#### [To-do item]
Reproduce the rows exactly as they appear below, from the first one through the line containing "de valor diseñada", with that line included.

#### [Record excerpts]
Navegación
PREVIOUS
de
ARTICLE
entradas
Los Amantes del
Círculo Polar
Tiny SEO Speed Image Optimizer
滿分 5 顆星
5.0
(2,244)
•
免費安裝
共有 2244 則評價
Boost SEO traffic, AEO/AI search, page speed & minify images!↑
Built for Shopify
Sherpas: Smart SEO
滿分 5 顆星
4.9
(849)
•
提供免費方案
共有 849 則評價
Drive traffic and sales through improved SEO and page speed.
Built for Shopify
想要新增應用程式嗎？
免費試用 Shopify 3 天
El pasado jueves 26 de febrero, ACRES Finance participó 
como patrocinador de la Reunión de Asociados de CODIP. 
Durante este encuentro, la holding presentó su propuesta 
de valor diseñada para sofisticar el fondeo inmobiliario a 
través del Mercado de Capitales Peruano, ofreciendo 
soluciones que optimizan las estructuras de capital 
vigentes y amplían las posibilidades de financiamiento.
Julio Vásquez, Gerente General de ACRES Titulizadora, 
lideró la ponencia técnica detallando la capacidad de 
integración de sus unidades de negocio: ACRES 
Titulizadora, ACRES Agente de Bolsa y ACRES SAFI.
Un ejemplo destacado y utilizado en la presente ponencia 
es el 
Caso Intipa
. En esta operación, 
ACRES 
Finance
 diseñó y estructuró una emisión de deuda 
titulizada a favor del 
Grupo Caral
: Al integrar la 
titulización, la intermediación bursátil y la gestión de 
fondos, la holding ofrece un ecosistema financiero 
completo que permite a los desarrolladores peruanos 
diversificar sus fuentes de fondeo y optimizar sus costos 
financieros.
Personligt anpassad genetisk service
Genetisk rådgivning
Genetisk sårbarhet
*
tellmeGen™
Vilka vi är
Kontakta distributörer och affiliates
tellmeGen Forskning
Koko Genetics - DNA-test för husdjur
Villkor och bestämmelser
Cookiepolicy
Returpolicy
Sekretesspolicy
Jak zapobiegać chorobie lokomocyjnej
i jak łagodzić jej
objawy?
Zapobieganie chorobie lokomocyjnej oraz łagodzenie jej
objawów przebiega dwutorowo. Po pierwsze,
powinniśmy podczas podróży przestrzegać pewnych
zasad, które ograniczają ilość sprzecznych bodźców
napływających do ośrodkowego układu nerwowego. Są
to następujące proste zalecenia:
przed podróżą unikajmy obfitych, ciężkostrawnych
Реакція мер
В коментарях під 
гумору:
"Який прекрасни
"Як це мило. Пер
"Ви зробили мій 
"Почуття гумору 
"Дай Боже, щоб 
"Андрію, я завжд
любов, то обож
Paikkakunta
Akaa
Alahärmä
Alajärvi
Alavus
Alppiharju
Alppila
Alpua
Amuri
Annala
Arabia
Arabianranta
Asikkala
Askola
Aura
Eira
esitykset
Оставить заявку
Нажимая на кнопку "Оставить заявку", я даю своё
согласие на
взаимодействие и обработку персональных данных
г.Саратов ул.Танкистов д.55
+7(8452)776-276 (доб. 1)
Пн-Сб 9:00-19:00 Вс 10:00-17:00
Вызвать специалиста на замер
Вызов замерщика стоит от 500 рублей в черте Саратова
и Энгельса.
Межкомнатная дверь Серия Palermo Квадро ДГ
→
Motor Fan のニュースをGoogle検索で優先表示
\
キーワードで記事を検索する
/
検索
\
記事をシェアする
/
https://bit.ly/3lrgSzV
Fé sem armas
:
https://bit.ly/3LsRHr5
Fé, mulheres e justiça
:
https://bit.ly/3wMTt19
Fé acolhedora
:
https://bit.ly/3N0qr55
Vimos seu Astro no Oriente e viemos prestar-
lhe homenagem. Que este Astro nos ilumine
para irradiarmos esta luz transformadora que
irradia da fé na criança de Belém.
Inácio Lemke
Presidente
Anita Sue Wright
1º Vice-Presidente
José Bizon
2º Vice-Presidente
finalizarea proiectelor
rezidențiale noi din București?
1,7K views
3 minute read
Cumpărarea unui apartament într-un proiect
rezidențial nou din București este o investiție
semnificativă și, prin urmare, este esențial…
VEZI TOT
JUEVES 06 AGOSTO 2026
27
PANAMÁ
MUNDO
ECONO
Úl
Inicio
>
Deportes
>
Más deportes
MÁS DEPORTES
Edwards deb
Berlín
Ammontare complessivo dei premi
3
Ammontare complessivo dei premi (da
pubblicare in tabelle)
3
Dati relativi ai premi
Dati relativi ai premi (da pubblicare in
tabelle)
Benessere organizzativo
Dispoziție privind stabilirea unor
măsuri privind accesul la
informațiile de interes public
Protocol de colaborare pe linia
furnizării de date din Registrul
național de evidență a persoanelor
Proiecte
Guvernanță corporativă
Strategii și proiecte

#### [Task solution]
Navegación
PREVIOUS
de
ARTICLE
entradas
Los Amantes del
Círculo Polar
Tiny SEO Speed Image Optimizer
滿分 5 顆星
5.0
(2,244)
•
免費安裝
共有 2244 則評價
Boost SEO traffic, AEO/AI search, page speed & minify images!↑
Built for Shopify
Sherpas: Smart SEO
滿分 5 顆星
4.9
(849)
•
提供免費方案
共有 849 則評價
Drive traffic and sales through improved SEO and page speed.
Built for Shopify
想要新增應用程式嗎？
免費試用 Shopify 3 天
El pasado jueves 26 de febrero, ACRES Finance participó 
como patrocinador de la Reunión de Asociados de CODIP. 
Durante este encuentro, la holding presentó su propuesta 
de valor diseñada para sofisticar el fondeo inmobiliario a 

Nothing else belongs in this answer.